Sin duda alguna, el derecho al olvido, será en un futuro muy próximo, el reto a abordar ante la actividad incesante de los usuarios en internet y la configuración de las redes sociales  y los buscadores como los medios elegidos por los internautas para la puesta a disposición de sus contenidos.

El derecho al olvido no es más que la facultad que posee el usuario de Internet a  solicitar la baja o cancelación de aquellos datos que sobre él aparecen en la Red, así como su derecho a oponerse al tratamiento de los mismos; es por tanto una extrapolación más del derecho a la privacidad y a la protección de datos de carácter personal aplicado en este caso al mundo virtual.

Si bien la legislación española reconoce a todos los ciudadanos el derecho a la protección de su imagen y de  sus datos personales y a decidir sobre los usos que se hacen sobre los mismos sin su consentimiento, la complejidad que conlleva su control en la Red, motiva la importancia cada vez mayor del ejercicio de este derecho al olvido, ya que el grado de eliminación de los datos cuando los mismos hayan sido compartidos con terceros y éstos  mantengan su perfil activo, es limitada.

Para poder aplicar este principio de derecho al olvido será necesario en primer lugar identificar quienes son los responsables del tratamiento de esta información. Según establece  la ley 43/2002 “las personas responsables de los tratamientos de datos personales en Internet son los prestadores de servicios de la sociedad de la información”, si bien se les exime de responsabilidad de la información tratada, cuando se cumpla con determinadas condiciones y con ciertas excepciones.
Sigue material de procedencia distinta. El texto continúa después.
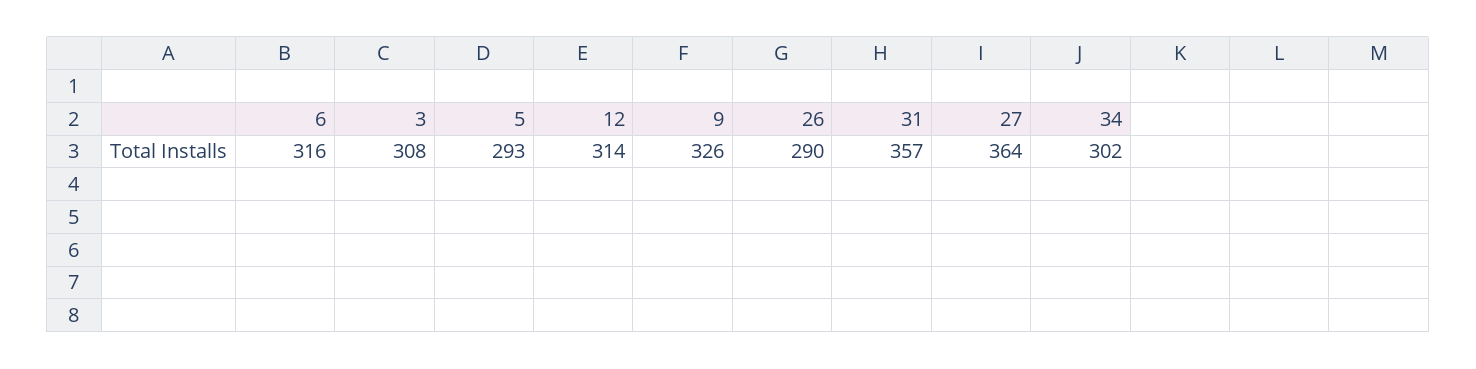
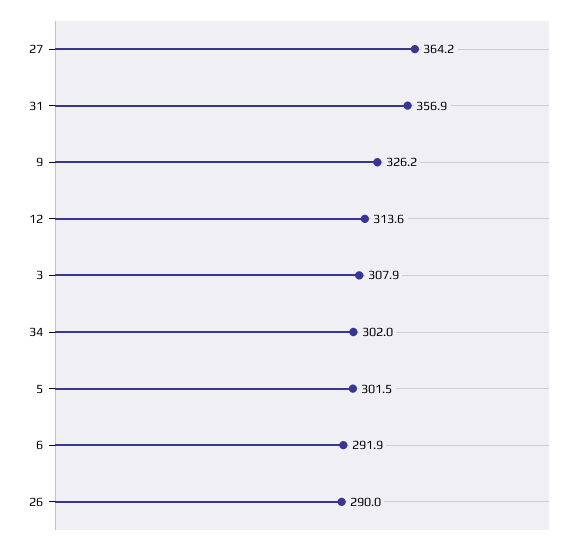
6: 316 -> 291.9
5: 293 -> 301.5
Asimismo, para los usuarios de redes sociales la referida ley establece la responsabilidad civil y penal de los mismos, por la incorporación de información sobre otras personas en sus cuentas de usuario. 

Este derecho al olvido se hace efectivo a través de la aplicación del derecho de cancelación de los datos personales así como del derecho a oponerse al tratamiento de los mismos, es decir, cualquier ciudadano, siempre que no ejerza un cargo público o profesión de notoriedad, debería poder oponerse al tráfico ilegítimo de sus datos en Internet y ejercer el derecho a su cancelación ante el titular del sitio web, quien deberá proceder a la eliminación de la información personal.

En cuanto al derecho de oposición al tratamiento de datos personales en buscadores tales como Google dicho derecho ha sido reconocido por la Agencia Española de Protección de Datos, la cual instó al referido buscador a adoptar las medidas necesarias para facilitar la retirada de datos e imposibilitar que dichos datos sigan apareciendo en un futuro.

La ejecución de este derecho en lo que respecta a los buscadores se ha convertido en una tarea ardua debido a la gran cantidad de información que se distribuye a través de los mismos, hecho que ha llevado a la Audiencia Nacional a plantear una cuestión prejudicial sobre la protección de datos de los particulares en Google y sobre el hecho de que estos datos se encuentre en la Red de forma perpetua. Las respuestas del Tribunal de Luxemburgo serán vinculantes a todos los estados miembros.

Mientras,  existen entidades especializadas que ofrecen sus servicios de protección de reputación on line y defensa del derecho al olvido,  utilizando las herramientas que la legislación vigente contempla,  bien para lograr  la eliminación del contenido negativo, o bien posicionando el contenido positivo mejor que el negativo de modo que se logra neutralizar los efectos.

En definitiva lo que se pretende con esta legislación es  dar al usuario de Internet la potestad de eliminar de manera completa todos aquellos datos que no desea que sean difundidos permitiéndole un mayor control de los mismos y reconociendo su derecho a ser olvidado.